Competing both with its service culture and large bills coming due on other platforms, the Air Force’s attention to ICBMs has waxed and waned. Other priorities have included the B-21 bomber, the new tanker, and the F-35.

This squeeze may intensify in the coming years as the annual cost of nuclear modernization begins to rise. But there is no time to lose. Although the defense budget process is far from over, a recent markup by House appropriators cut $118 million from GBSD funding for 2020 — a 20 percent reduction from the budget request. Although the cost for GBSD is substantial, it is lower than the procurement and operational cost for either the nuclear submarines or the bomber.

Another potential obstacle is limitations of the domestic industrial base to build a lot of solid-rocket motors. Assuming things go as planned, the Air Force could next year move onto engineering, manufacturing and development for what is expected to be about 640 multistage missiles.
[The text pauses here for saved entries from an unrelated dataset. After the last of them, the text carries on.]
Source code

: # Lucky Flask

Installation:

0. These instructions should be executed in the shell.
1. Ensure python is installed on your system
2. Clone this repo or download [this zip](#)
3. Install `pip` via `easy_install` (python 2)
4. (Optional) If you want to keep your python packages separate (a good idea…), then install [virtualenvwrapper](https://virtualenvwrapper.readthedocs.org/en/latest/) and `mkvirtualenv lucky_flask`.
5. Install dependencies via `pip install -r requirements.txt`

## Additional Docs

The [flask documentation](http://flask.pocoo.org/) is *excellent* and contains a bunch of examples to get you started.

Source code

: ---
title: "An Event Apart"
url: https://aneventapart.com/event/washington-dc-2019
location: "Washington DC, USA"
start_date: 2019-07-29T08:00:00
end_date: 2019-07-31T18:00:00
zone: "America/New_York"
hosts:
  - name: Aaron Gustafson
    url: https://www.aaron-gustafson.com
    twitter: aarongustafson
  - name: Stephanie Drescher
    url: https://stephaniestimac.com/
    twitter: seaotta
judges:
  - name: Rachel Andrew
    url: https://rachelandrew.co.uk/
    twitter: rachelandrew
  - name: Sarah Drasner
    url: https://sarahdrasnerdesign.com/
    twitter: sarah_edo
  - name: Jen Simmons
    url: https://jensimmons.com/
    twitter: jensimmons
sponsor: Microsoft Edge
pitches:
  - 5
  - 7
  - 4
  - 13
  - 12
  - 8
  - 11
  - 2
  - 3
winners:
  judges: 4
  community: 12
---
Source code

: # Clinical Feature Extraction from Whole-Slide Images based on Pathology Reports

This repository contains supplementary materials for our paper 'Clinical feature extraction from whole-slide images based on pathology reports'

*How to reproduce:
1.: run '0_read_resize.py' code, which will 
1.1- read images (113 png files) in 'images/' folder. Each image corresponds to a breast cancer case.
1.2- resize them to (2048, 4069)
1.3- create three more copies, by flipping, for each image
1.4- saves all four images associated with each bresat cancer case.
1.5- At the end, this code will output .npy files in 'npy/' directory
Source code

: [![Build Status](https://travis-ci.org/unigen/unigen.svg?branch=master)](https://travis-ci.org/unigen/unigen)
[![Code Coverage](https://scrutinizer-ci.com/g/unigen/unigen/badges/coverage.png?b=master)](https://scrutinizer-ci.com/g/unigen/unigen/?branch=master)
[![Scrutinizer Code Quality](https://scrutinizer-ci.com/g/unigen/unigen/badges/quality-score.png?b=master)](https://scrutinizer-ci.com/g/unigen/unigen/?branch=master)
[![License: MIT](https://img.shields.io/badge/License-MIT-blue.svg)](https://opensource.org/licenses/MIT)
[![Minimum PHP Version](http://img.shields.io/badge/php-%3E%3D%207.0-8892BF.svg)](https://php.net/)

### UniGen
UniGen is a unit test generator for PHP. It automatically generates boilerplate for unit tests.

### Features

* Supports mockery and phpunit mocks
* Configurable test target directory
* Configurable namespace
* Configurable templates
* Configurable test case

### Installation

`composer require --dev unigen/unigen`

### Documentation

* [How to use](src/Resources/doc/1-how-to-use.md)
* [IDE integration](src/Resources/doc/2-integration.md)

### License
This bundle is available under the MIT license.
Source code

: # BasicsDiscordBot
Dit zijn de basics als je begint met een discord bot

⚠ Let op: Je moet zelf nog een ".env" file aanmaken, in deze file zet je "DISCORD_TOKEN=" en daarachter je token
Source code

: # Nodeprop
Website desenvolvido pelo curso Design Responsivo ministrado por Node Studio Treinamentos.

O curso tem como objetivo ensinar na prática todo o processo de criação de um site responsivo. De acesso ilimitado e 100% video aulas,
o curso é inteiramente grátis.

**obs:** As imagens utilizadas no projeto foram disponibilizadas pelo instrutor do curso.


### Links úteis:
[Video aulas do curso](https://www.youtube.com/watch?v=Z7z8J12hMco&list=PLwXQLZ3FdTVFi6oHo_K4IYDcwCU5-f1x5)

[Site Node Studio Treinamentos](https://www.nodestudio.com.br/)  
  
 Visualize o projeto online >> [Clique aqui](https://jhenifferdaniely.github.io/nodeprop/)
In the defense bill drafts released this week, the House Armed Services Committee report language once again expressed congressional concerns that rocket motor production could slow the GBSD program. In its next report to Congress on the matter, the Air Force may wish to consider using a team of suppliers or some kind of a national team in order to meet capacity, rather than a single source.

These challenges can and must be overcome. The stabilizing quality of distributed ICBMs remains critical to nuclear deterrence. Four nuclear posture reviews over 25 years have affirmed and reaffirmed the need for the triad. Although operated by the Air Force, the contribution of ICBMs to deterrence is a national asset. Congress has been right to question the program’s cost and the precarious state of domestic solid-rocket motor production, and other ways to mitigate risk. Given the coming cliff in the early 2030s, it is incumbent upon the Air Force and congressional representatives to mitigate further delays with the future of ICBMs and the triad as a whole.

Thomas Karako is a senior fellow in the International Studies Program at the Center for Strategic and International Studies.